Keduapuluhenam

8.6K 1.1K 69
                                    

Kanaya sedang menemani Tiara belajar ketika suara ketukan pintu menginterupsi kegiatan mereka. Wanita berumur tiga puluh tahun itu melirik jam dinding yang menunjukkan pukul tujuh malam. Bergegas Kanaya ke arah pintu untuk membuka dan terkejut ketika sosok laki-laki yang sedang tidak ingin dia lihat muncul di hadapannya.

"Om Anji! " teriak Tiara keras dan langsung berlari ke arah laki-laki itu.

"Hallo Cantik, sedang apa?" tanya Anji sambil memeluk tubuh mungil Tiara lalu memberikan kecupan singkat di keningnya.

Sontak adegan itu membuat hati Kanaya mencelos. Dia mematung seolah terbayang adegan di mana Tiara sedang menunggu ayahnya pulang kerja dan bergegas memeluknya ketika laki-laki itu sudah berada di depan pintu. 

"Bunda, kok bengong?" Pertanyaan Tiara mampu mengembalikan jiwa Kanaya yang entah hilang ke mana.

"Oh, iya." Kanaya menjawab sekilas, tapi masih belum sadar sepenuhnya.

"Ayo Om, masuk," ajak Tiara. Sedangkan Kanaya masih mematung di tempatnya.

Anji melihat Kanaya sekilas sebelum mengikuti langkah gadis kecil di depannya karena tangannya sudah ditarik untuk segera masuk.

"Oh iya, Om punya hadiah untuk Tiara." Anji menunjukkan sebuah bungkusan kemudian menyerahkannya pada Tiara yang terlihat sudah sangat senang.

"Whoaa... hadiah buat Tiara ya, Om." Tiara tersenyum manis sambil menerima pemberian Anji. "Terima kasih, Om."

Kanaya masih berdiri di depan pintu. Dia merasa kakinya kehilangan energi hanya untuk melangkah pergi. Otot-ototnya terasa lemas. Ternyata laki-laki itu benar-benar tidak mau menyerah setelah penolakan Kanaya tempo hari.

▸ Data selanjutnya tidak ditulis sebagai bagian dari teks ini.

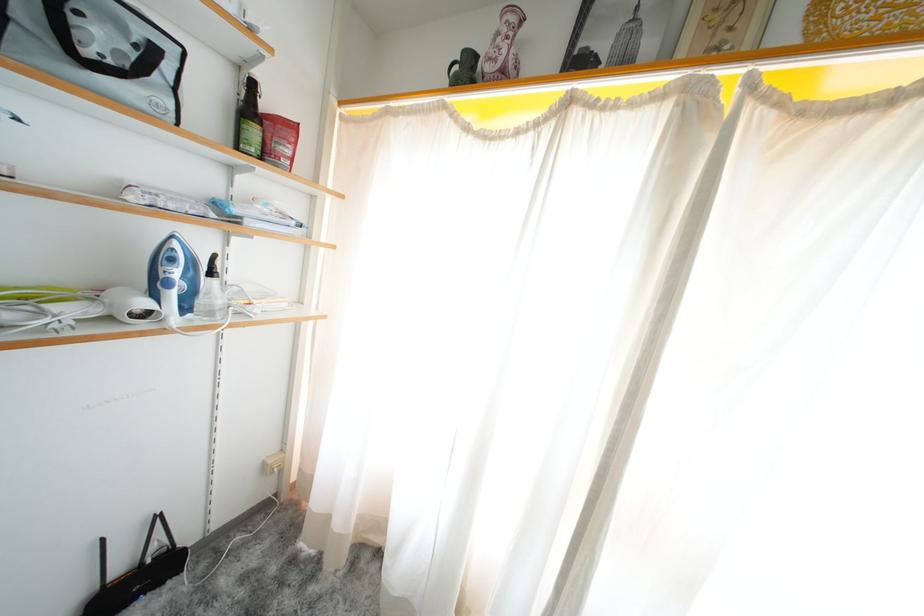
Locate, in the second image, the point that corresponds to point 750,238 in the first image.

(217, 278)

"Sampai kapan kamu berdiri di situ?"

Ucapan Anji seolah sebuah mantra yang ampuh sehingga Kanaya langsung meninggalkan mereka dan bergegas pergi ke dapur. Bukan karena ingin membuatkan minuman untuk Anji, tapi lebih kepada memberikan waktu untuk dirinya sendiri. Bernapas dan berpikir jernih. Dia tidak mungkin mengusir Anji secara terang-terangan di depan Tiara. Apalagi melihat reaksi putrinya yang begitu senang karena kehadiran laki-laki itu.

"Tiara buka ya, Om?" tanya Tiara dengan suara yang menggemaskan dan wajah yang sudah tidak sabar dengan isi dari hadiah Anji.

" Iya, Sayang."

Gadis itu lalu sibuk membuka bungkusan kertas kado berwarna merah muda dari Anji. Sorot mata bahagia bisa terlihat dengan sangat jelas dari manik Tiara. Anji mengamati gadis kecil di depannya dengan perasaan yang sulit digambarkan. Ada perasaan senang ketika melihat bibir mungil itu menyunggingkan sebuah senyuman. Menggemaskan sekali. Sesuatu yang hangat mulai muncul dari lubuk hatinya. Dia sadar jika mulai menyayangi sosok gadis kecil di depannya saat ini.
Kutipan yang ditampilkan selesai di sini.